J'ignorais que les crèmes glacées donnaient le mal de mer...
Ce téléphone qui criait me donnait la nausée. Mon estomac semblait danser le cha-cha-cha sur un bateau qui tanguait dans le triangle des Bermudes. Je voyais le mât qui avait l’air redoutable d’un bandit de grand chemin qui rêvait de me trancher la gorge. Autour de moi, le chaos, tout bougeait et glissait sur le pont souillé par des matières visqueuses. Le téléphone s’énervait et sa sonnerie ressemblait de plus en plus à une sirène assourdissante, comme celle des pompiers. Ma main décrocha le combiné et le porta à mon oreille. J’entendis une voix, comme un cri lointain dans un concert de rock :
- Allo, allo, c’est Marina !
Marina ? C’était qui celle-là ? Une forme féminine émergea de mon cerveau gélatineux et je crus me souvenir d’elle :
- Dégage, grosse truie !
Et je raccrochais brutalement, quand sortit de ma bouche un cocktail à moitié digéré de glaces aux parfums sataniques : vanille-caramel-pistache. Benny Goodman était reparti dans son arrière-monde avec sa clarinette et ses copains braillards. Moi, j’attendais.
Le matin ne se pressait pas d’arriver. Mes yeux distinguaient à peine les grands chiffres lumineux rouges projetés sur le plafond de mon salon : mon radioréveil, imperturbable, travaillait en silence.
4 :00, c’est ce que je voyais.
Je confondais l’heure et la valeur de ma pression sanguine.
4 :00, ciel, je suis en brutale hypotension ! pensais-je dans un bref sursaut de lucidité.
Je tâtais mon pouls ; il avait des pulsations qui ressemblaient aux pas de danse des vieux pensionnaires des maisons de retraite.
J’avais soif.
J’essayais de séduire ma bouteille d’eau minérale. Mais miss Evian me faisait la gueule, jalouse comme une vieille fille délaissée. Après plusieurs essais infructueux, elle eut pitié de moi et accepta de pleurer dans mon verre peu reluisant.

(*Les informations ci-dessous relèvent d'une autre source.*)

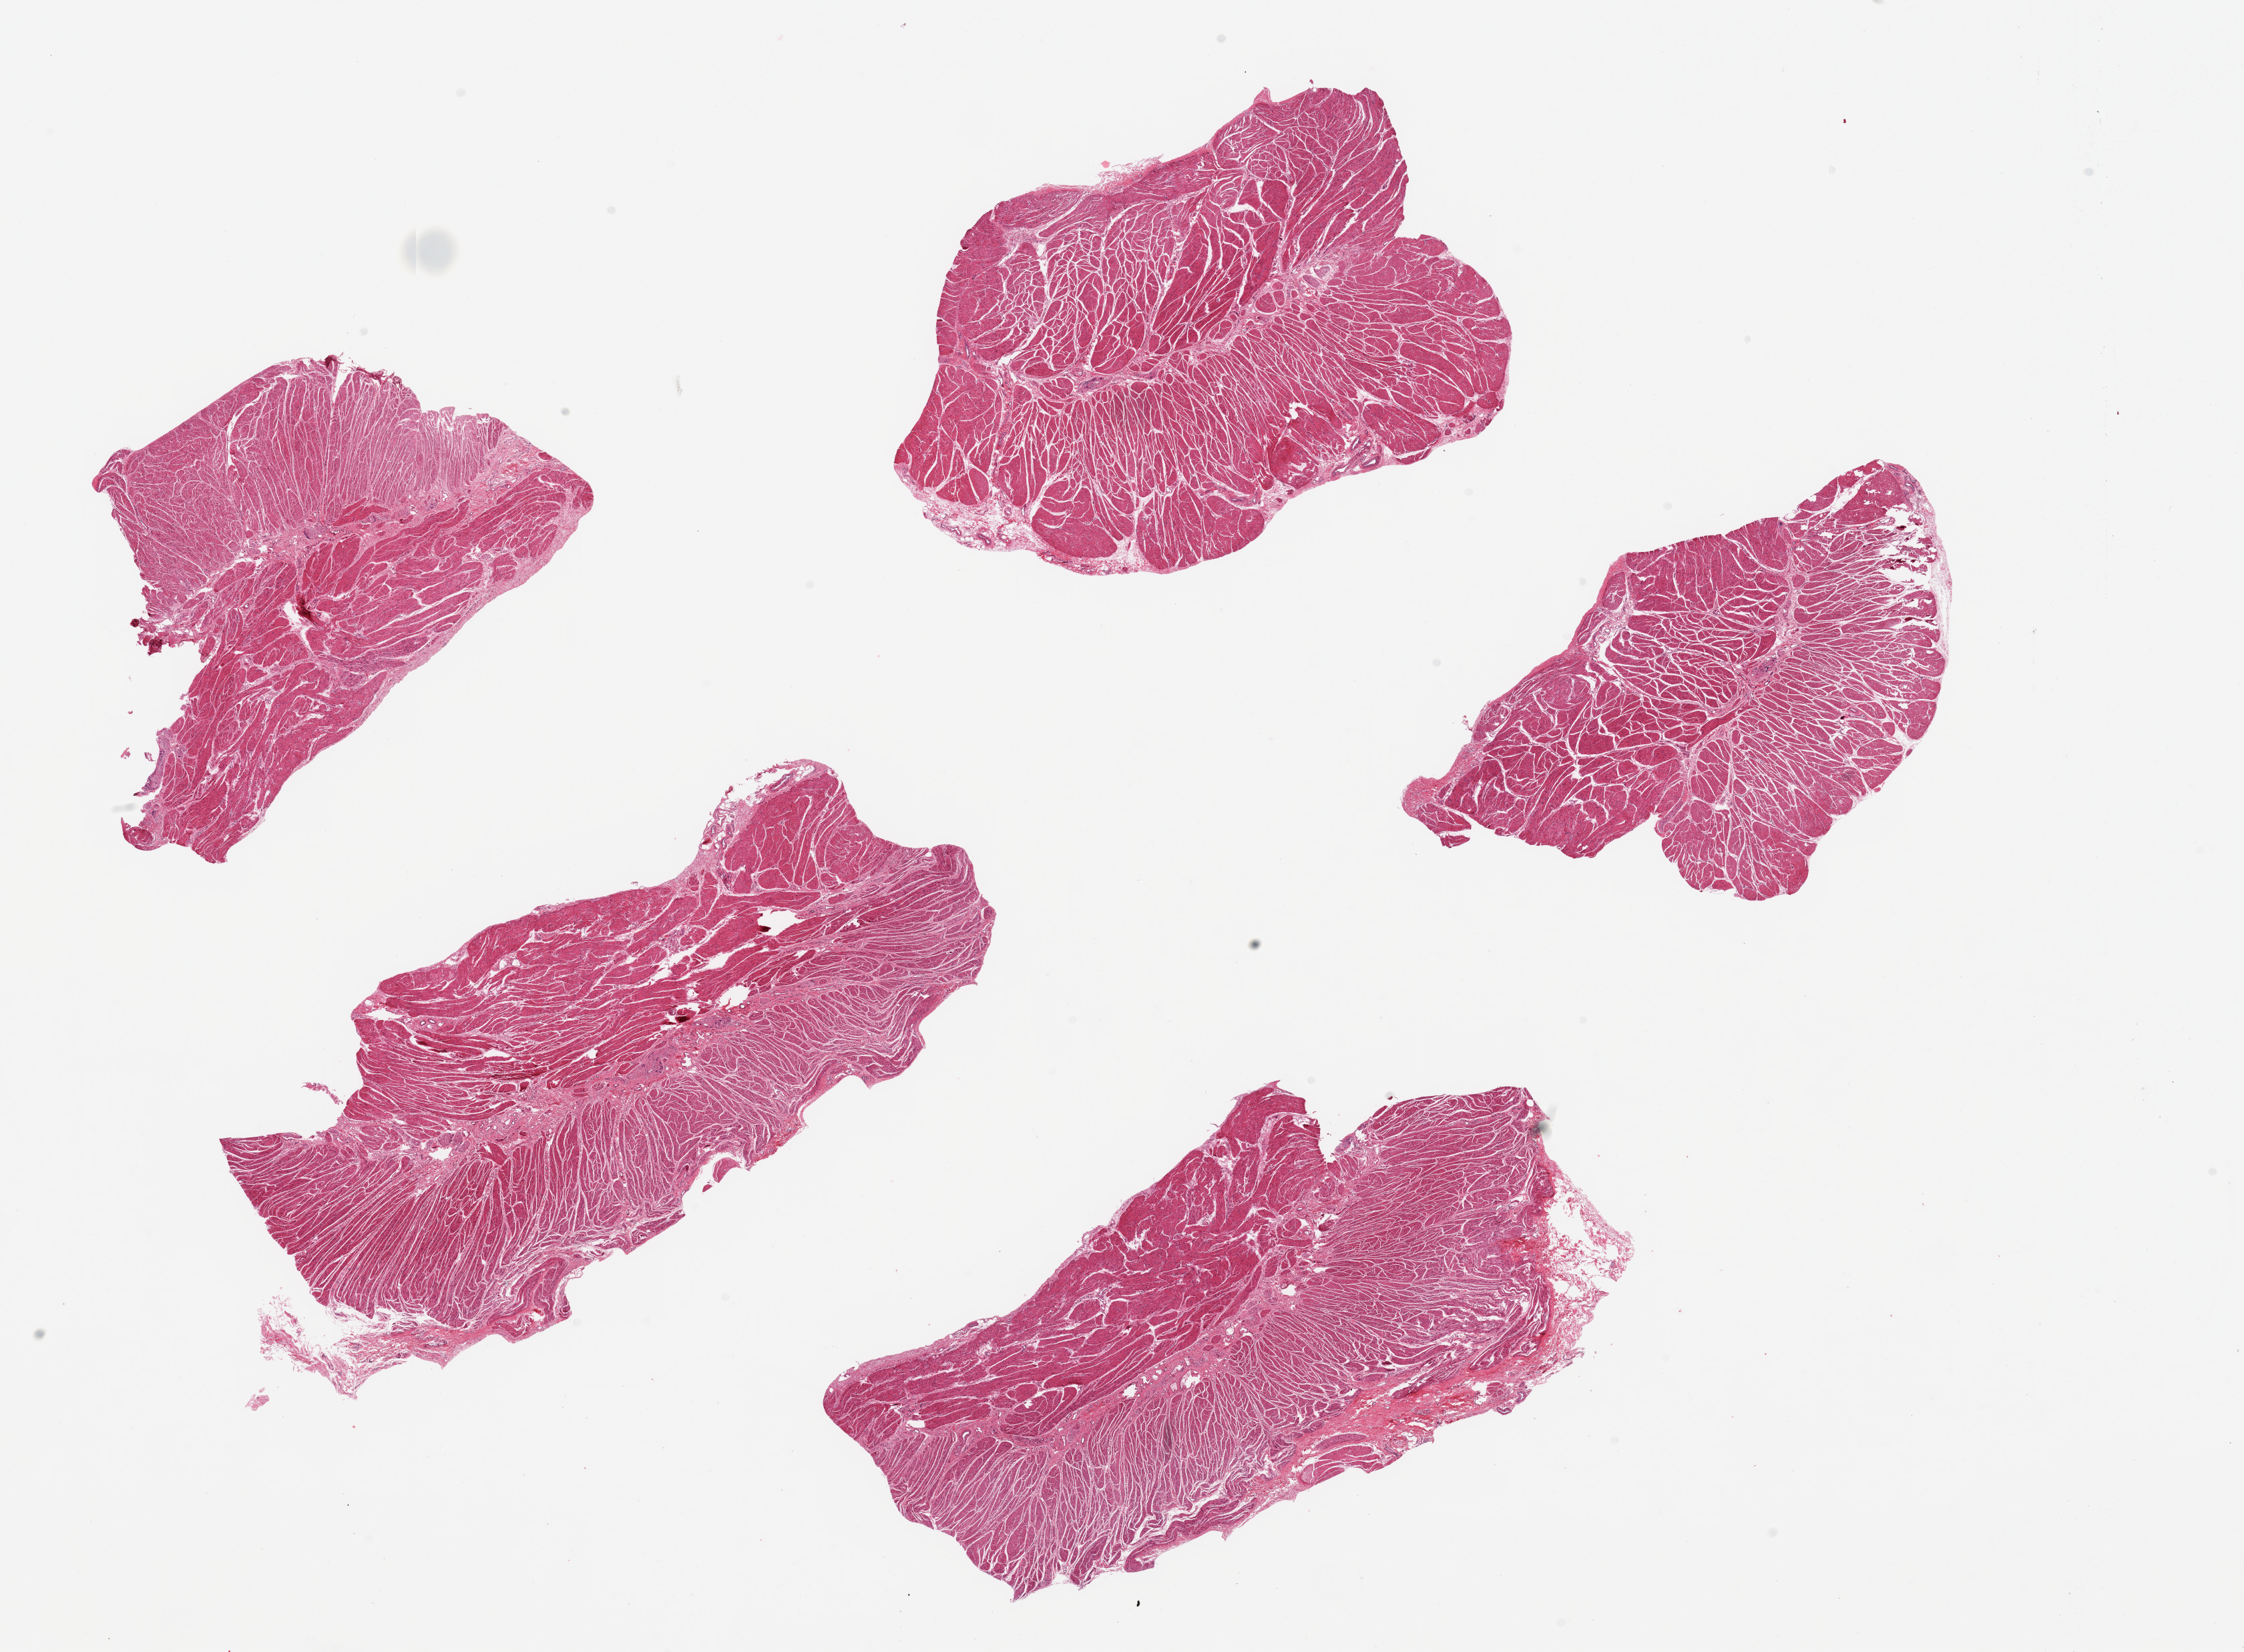
Digitized hematoxylin and eosin (H&E)-stained section, brightfield, low-resolution overview of the scanned area, about 26.6 x 19.6 mm, PAXgene-fixed paraffin-embedded (PFPE) section, section of esophageal muscle (target tissue), tissue donor sample. Male donor.
- review note (as recorded): 5 pieces, ~9x4.5 mm. well-oriented specimens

Dans ma gorge coula un liquide inconnu ; il rinça mon tube digestif qui devait avoir une drôle de tête.
4 :10, tiens ma tension remontait peu à peu.
Et je sombrais dans un coma cataleptique* !
Quand, beaucoup plus tard, ma paupière droite se souleva avec rancœur, je m’apprêtais à explorer mon nouveau monde.
Le paradis ? C’est vrai, que dans ma vie j’avais accompli pas mal de bonnes actions. Combien ? Une dizaine en étant optimiste.
L’enfer ? Aie, que de péchés j’avais commis ! Une centaine en arrondissant. Mais j’avais oublié le labo de Marina, la nymphomane, débauchée, perverse et vicieuse. Alors je pouvais bien multiplier par cinq le nombre de mes mauvaises actions.
Que faire dans ma nouvelle vie ?
Attendre et attendre encore…
A suivre…
* Catalepsie : état caractérisé par la perte des mouvements volontaires et par la rigidité des muscles.